Section de texte »
=-=-=

Accord estival – Le gouvernement fédéral annonce une série de mesures socio-économiques

Le 26 juillet 2017, aux termes d’un Conseil des ministres spécial, une série de « réformes ambitieuses pour doper l’emploi, le pouvoir d’achat et la cohésion sociale » ont été annoncées. Retrouvez dans cette actualité les principales mesures socio-économiques envisagées par le gouvernement et qui auront, de près ou de loin, un impact sur les employeurs à profit social.

gouvernement

La période estivale est souvent propice à des accords gouvernementaux importants. 2017 ne fait pas exception à la règle : le 26 juillet dernier, le gouvernement fédéral annonçait un accord sur une série de mesures socio-économiques destinées à entrer en vigueur au cours des prochains mois.

Toutes les mesures de l’accord estival peuvent être consultées sur le site du Premier Ministre (cliquez ici). Ci-dessous, nous reprenons l’ensemble des informations dont nous disposons jusqu’à ce jour au sujet des principales mesures qui concernent la fiscalité et l’emploi et qui toucheront, dans une plus ou moins large mesure, les employeurs à profit social. Comme nous, vous remarquerez qu’il reste encore beaucoup d’inconnues à ce stade…

L’Unisoc continuera bien entendu à suivre la mise en œuvre de ces mesures – ainsi que les décisions relatives à leur financement - avec la plus grande attention. Plus d’informations à venir dès que nous disposerons d’éléments supplémentaires!

=-=-=

Tâches à réaliser »
1. Recopiez le passage du texte sur l'accord estival qui commence aux mots « Toutes les mesures » et s'arrête après « disposerons d’éléments supplémentaires! ».
2. Répondez à ces questions d'après le texte sur l'accord estival :
(a) À quelle date le gouvernement fédéral a-t-il annoncé l'accord ?
(b) Où peut-on consulter toutes les mesures de l'accord estival ?
(c) Quelle organisation continuera à suivre la mise en œuvre de ces mesures ?
3. Poursuivez le texte sur l'accord estival à partir de sa dernière phrase.
Les lignes ci-après proviennent d'une autre source.

Extraits de lignes »
=-=-=

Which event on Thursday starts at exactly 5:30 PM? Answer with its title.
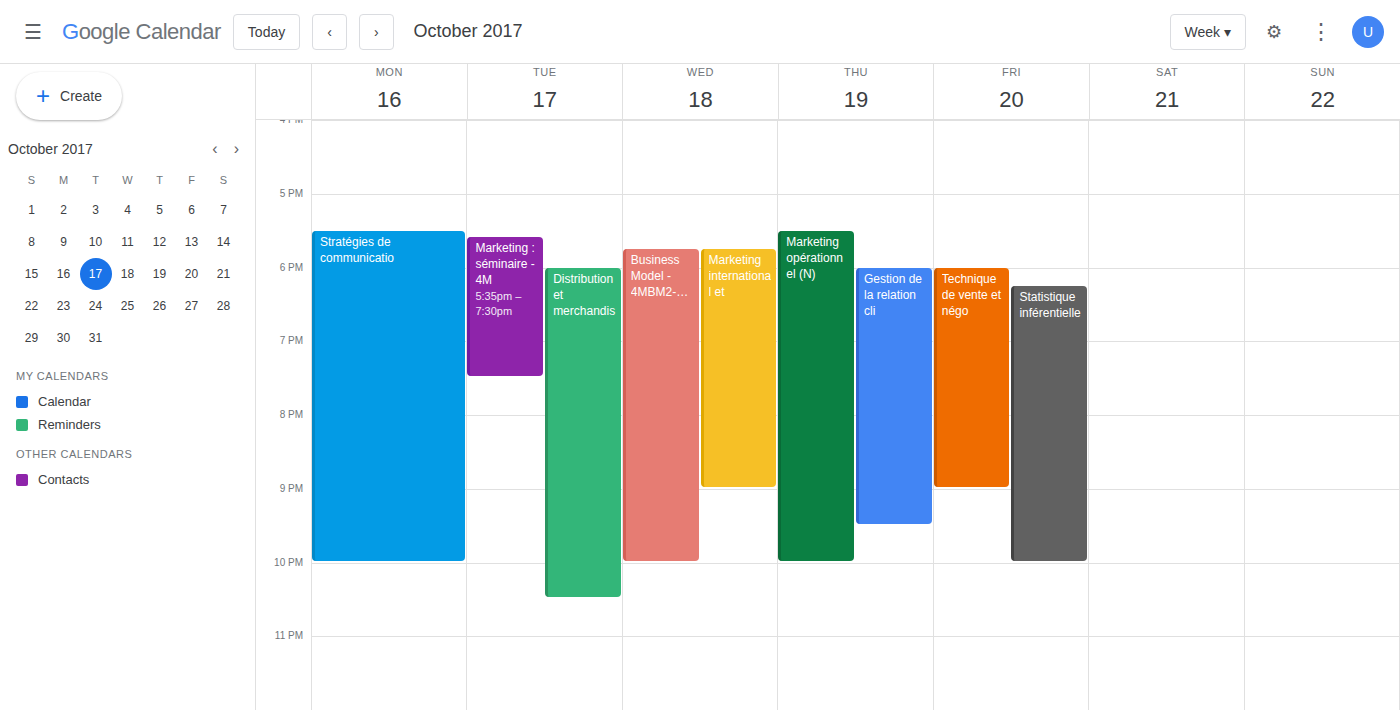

=-=-=

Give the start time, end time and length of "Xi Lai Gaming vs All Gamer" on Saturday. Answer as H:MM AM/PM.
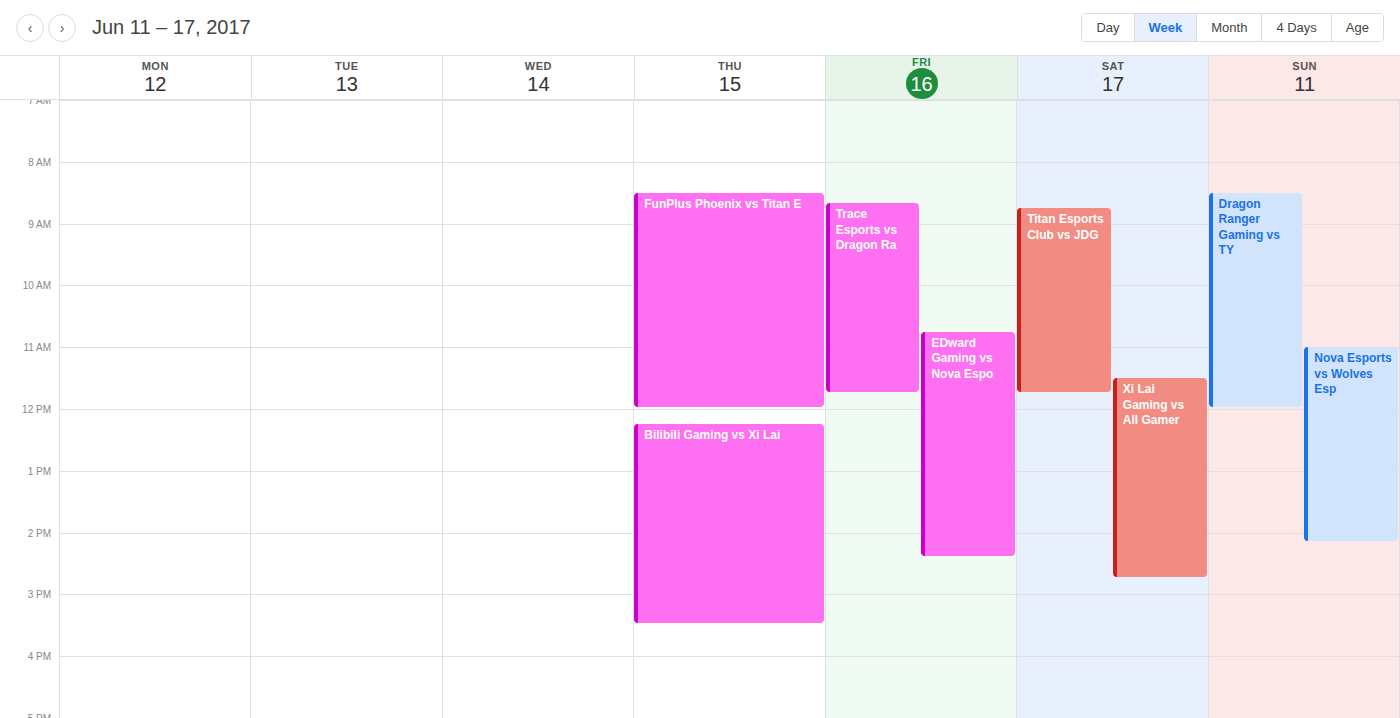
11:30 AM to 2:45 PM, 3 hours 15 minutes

=-=-=

Réponses par tâche »
1.
Toutes les mesures de l’accord estival peuvent être consultées sur le site du Premier Ministre (cliquez ici). Ci-dessous, nous reprenons l’ensemble des informations dont nous disposons jusqu’à ce jour au sujet des principales mesures qui concernent la fiscalité et l’emploi et qui toucheront, dans une plus ou moins large mesure, les employeurs à profit social. Comme nous, vous remarquerez qu’il reste encore beaucoup d’inconnues à ce stade…

L’Unisoc continuera bien entendu à suivre la mise en œuvre de ces mesures – ainsi que les décisions relatives à leur financement - avec la plus grande attention. Plus d’informations à venir dès que nous disposerons d’éléments supplémentaires!

2.
(a) Le 26 juillet 2017.
(b) Sur le site du Premier Ministre.
(c) L'Unisoc.

3.
Fiscalité

1° Tax Shift

La première mesure de l’accord du gouvernement fédéral est en réalité une reconfirmation des mesures prises fin 2015 dans le cadre du Tax Shift. Les budgets qui avaient été prévus à l’époque pour le Tax Shift sont garantis pour la période 2018-2020. Ces budgets impliquent que les mesures suivantes pourront être exécutées pour les entreprises :

  • Une réduction des cotisations sociales à 25% pour les entreprises ressortant des catégories 1 et 3 (et même 19,88% pour les travailleurs moins valides de la catégorie 3) ;
  • Pour toutes les catégories, un renforcement de la réduction des cotisations sociales pour les bas salaires ;
  • Le maintien de la réduction des cotisations sociales pour les hauts salaires dans la catégorie 2 ;
  • La création d’une réduction de cotisations sociales forfaitaire pour les employeurs ressortant de la catégorie 2.

Rem : la catégorie 2 reprend les entreprises des secteurs Maribel, à l'exception du secteur de l'aide à domicile (catégorie 1) et des entreprises de travail adapté (catégorie 3). Les ateliers sociaux et les entreprises de la CP 337 tombent dans la catégorie 1.

Le Tax Shift était "assuré" jusqu’en 2019 (compris). La dernière tranche du Tax Shift, prévue pour 2020, n’avait en ce qui concerne le volet de la réduction structurelle, pas encore été traduite dans des textes légaux. Le budget prévu à cet égard est donc confirmé par le gouvernement fédéral. Nous rappelons également que les cellules stratégiques Emploi et Affaires sociales avaient indiqué, durant les discussions au Conseil National du Travail, que leur objectif était de faire augmenter le forfait pour la catégorie 2 à 79 euros (actuellement 49 euros) par trimestre à partir de 2020. Aucune proposition concrète n’avait été formulée pour les catégories 1 et 3.

2° Réforme de l’impôt des sociétés

Le taux facial d’imposition (actuellement à 33%) passera à 29% à partir de 2018 et à 25% en 2020. Pour les PME, le taux passera à 20% dès 2018.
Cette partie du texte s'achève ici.